Campaign to end unpaid internships is coming for the White House

It started when two interns for Fox Searchlight Pictures brought a class action suit against their “employers.”


Curt Hopkins


Published Sep 2, 2013   Updated Jun 1, 2021, 7:37 am CDT

After working on the film Black Swan, two interns for Fox Searchlight Pictures brought a class action suit against their “employers,” maintaining that they weren’t interns at all—just unpaid employees. 

Alex Footman and Eric Glatt’s suit, still ongoing, has given birth to dozens more around the country. It’s also inspired a group, the Fair Pay Campaign, which this fall is bringing its social-media-heavy activism to the White House itself, urging the president to stop using unpaid interns. 

The idea behind interning is that students on the cusp of the professional work world will get college credit and on-the-job training in exchange for providing the company reduced-wage or free work. 

The problem is that many interns, like those who sued Fox, have found themselves assigned work like delivering drinks, organizing supply rooms or walking security in parking lots, assignments which could not possibly result in the kind of know-how that would make them more attractive employees. The group, and its allies around the country, have begun to lean heavily on universities, urging them to refuse to post notice of unpaid internships in their employment centers. 

Its latest action, though, is to launch a petition, titled “The White House should pay its interns” on the Partner Petitions platform. “Where can an adult work 50 hours a week for no pay in 2013?” writes the the campaign administrator Roger Hickey. “The White House Intern program.” 

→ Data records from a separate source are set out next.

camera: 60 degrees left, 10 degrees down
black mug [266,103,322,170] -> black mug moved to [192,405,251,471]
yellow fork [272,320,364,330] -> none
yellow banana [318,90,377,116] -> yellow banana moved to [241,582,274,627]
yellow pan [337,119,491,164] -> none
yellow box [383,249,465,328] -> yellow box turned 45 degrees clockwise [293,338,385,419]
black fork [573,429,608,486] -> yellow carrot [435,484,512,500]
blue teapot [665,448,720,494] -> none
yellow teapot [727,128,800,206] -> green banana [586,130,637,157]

So far the petition has gotten 8,500 signatures.

The Fair Pay Campaign hopes to underline the problems with unpaid internships by highlighting such a program at the center of political power. Many who have been through such programs point out that even if they did not get paid and even if the work they did was either irrelevant to their chosen field or normally done by someone much more advanced in that field, they have made contacts that enabled them to thrive. 

“The White House internship program puts many on a fast track to leadership,” the campaign concedes, “but is only open to the children of the wealthy. No one can work 45 hours a week and then make enough to pay the high rents in D.C.”

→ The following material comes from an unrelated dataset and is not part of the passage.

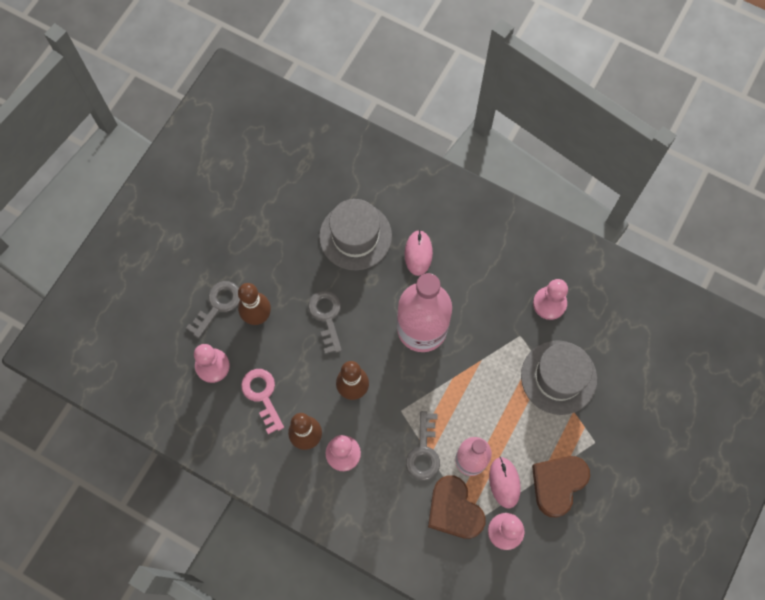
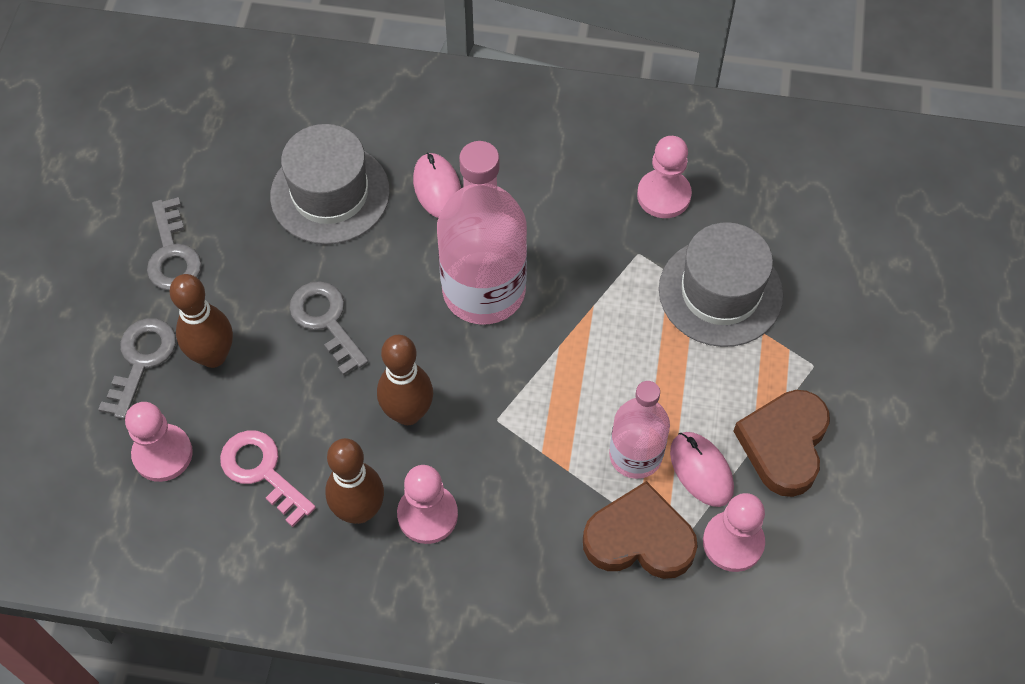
camera: 20 degrees left, 10 degrees down
grey key [406,411,440,481] -> grey key moved to [147,197,202,291]
brown heart [428,475,486,539] -> brown heart turned 150 degrees clockwise [583,481,698,579]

Even as the administration emphasizes the issues of increasing educational costs, including mounting student loan rates, 63 percent of graduating seniors are taking up internships, over half of which are unpaid. 

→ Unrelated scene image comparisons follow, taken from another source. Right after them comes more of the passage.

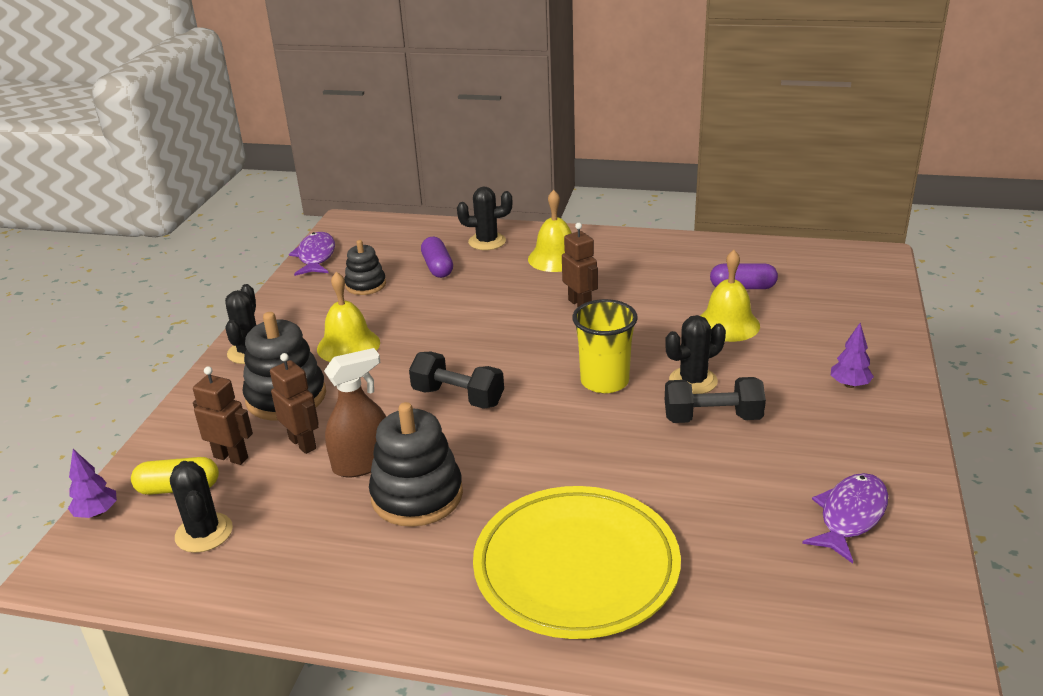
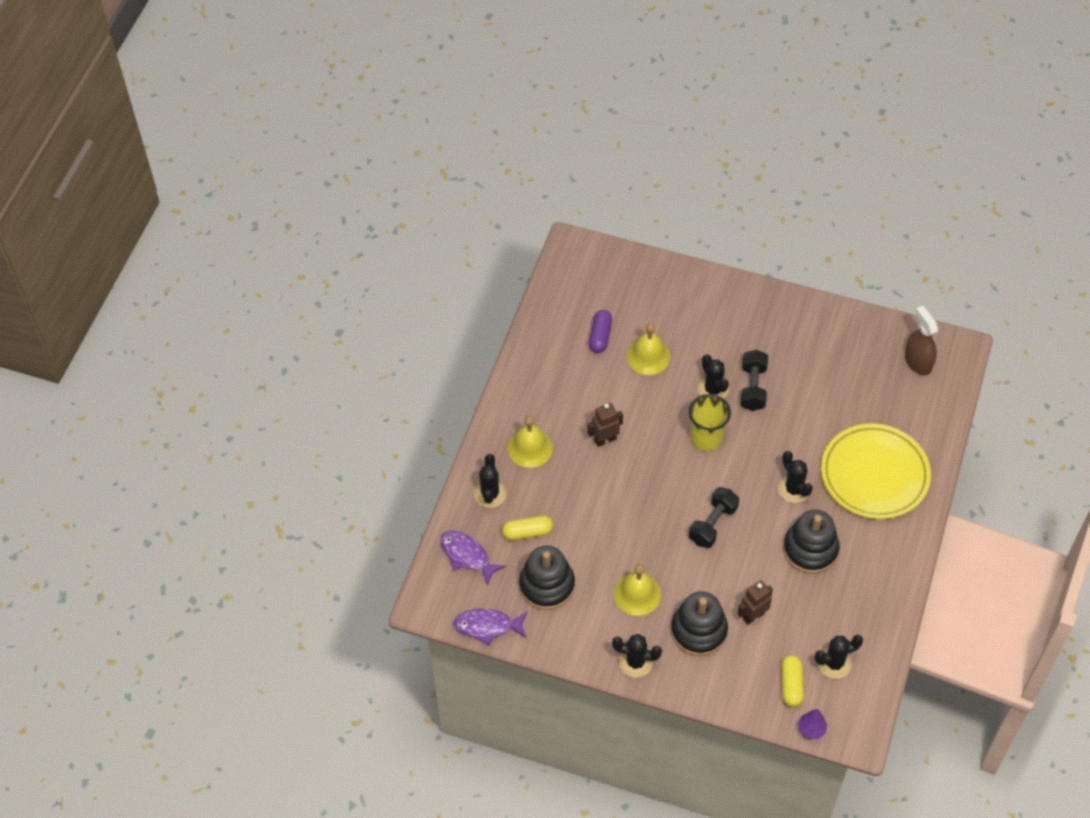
camera: 85 degrees left, 25 degrees up
brown robot [193,366,253,465] -> none
brown spray bottle [324,348,386,477] -> brown spray bottle moved to [905,306,938,375]
black stacking toy [344,240,386,295] -> black stacking toy [519,546,575,610], size x1.66
purple capsule [421,237,453,278] -> yellow capsule [502,515,553,541]
purple fish [802,473,888,564] -> purple fish moved to [441,531,506,585]
purple tree [831,323,874,388] -> none
none -> black cactus [778,451,813,503]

If those internships do not, as the Fair Labor Standards Act requires, provide “training which would be given in an educational environment,” then they may be doing quite a bit of good for the companies and organizations that offer them in the short term by cutting down costs, but no good at all for either the future employees of those organizations or for the organizations themselves in the long run. Not only do you have fewer trained people ready to join a company, but, as Oregon State Labor Commissioner Brad Avakian told the Houston Chronicle, “It really drags down the economy by deflating the wages that should be going to workers.”

That’s bad enough if the organization is a car company, but when it’s the entire executive branch of the most powerful nation on earth, it assumes its own special brand of urgency. As the saying goes, you get what you pay for.